The law on revoking the ratification of the Comprehensive Nuclear Test Ban Treaty (CTBT), approved by the State Duma, has been submitted to the Federation Council and will be considered on October 25. About it reported Vice Speaker of the Upper House of Parliament Konstantin Kosachev in his Telegram channel.

“The Federation Council has received the adopted Federal Law canceling the ratification of the CTBT. The Upper House will consider it at its next meeting on October 25,” he wrote.

Kosachev also commented on the testing at a nuclear test site in the United States on the day the State Duma approved the law canceling the ratification of the CTBT. In his assessment, this is an unambiguous signal to Russia that Washington is not interested in “neither nuclear parity and mutual deterrence, nor strategic stability in general.” At the same time, he pointed out that the United States did not have the right to conduct such tests, since they signed the treaty, although it was not ratified in 1996.

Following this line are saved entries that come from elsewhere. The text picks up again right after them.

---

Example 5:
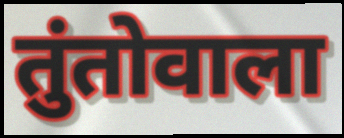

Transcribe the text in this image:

तुंतोवाला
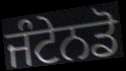
ਜੰਟੇਨਡੋ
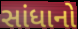
સાંધાનો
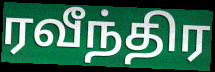
ரவீந்திர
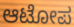
ಆಟೋಪ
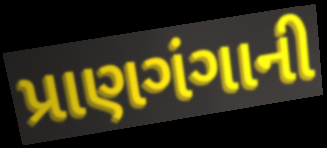
પ્રાણગંગાની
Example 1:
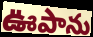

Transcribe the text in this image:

ఊపాను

“Between signature and ratification, the state must in good faith refrain from actions that would deprive the treaty of its object and purpose,” the senator emphasized.

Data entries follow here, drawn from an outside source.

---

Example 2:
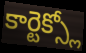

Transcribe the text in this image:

కార్టెక్స్లో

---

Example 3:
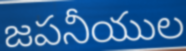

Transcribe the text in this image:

జపనీయుల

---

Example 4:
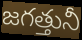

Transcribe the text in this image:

జగత్తునీ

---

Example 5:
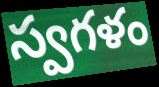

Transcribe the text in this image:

స్వగళం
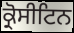
ਕ੍ਰੋਸੀਟਿਨ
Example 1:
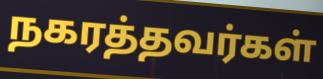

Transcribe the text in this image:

நகரத்தவர்கள்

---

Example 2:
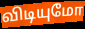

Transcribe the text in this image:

விடியுமோ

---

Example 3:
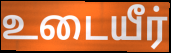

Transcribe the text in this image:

உடையீர்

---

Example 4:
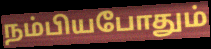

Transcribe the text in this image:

நம்பியபோதும்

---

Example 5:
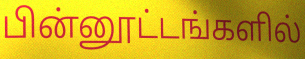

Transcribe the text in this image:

பின்னூட்டங்களில்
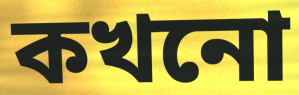
কখনো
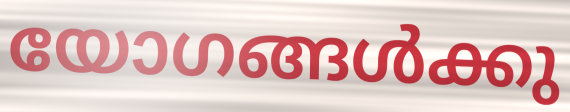
യോഗങ്ങൾക്കു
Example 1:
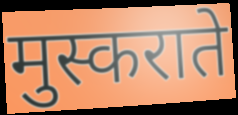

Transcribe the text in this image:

मुस्कराते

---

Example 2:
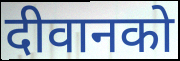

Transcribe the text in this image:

दीवानको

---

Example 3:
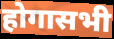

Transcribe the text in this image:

होगासभी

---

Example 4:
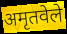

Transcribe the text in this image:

अमृतवेले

A bill to revoke ratification of the CTBT was submitted to the State Duma on October 14. Its authors were virtually all deputies of the lower house of parliament, led by faction leaders. The document was adopted in the first reading on October 17, and in the second and third readings on October 18. The US National Nuclear Security Administration (NNSA) later reported about conducting tests at a nuclear test site on the same day.

The question of the need to revoke ratification was raised by Russian President Vladimir Putin at a meeting of the Valdai Discussion Club on October 5. At the same time, Putin clarified that he cannot say now whether Russia needs nuclear weapons tests. Press Secretary of the Russian President Dmitry Peskov explained that the withdrawal of ratification does not mean Russia’s intention to conduct nuclear tests.

Russia signed an agreement to accept the treaty on September 24, 1996. The document prohibits nuclear weapons tests and nuclear explosions for peaceful purposes. The moratorium applies in the atmosphere, in space, under water and underground. The CTBT has not yet entered into force, as it has not been ratified by the United States, Egypt, Israel, Iran and China and has not been signed by India, North Korea and Pakistan.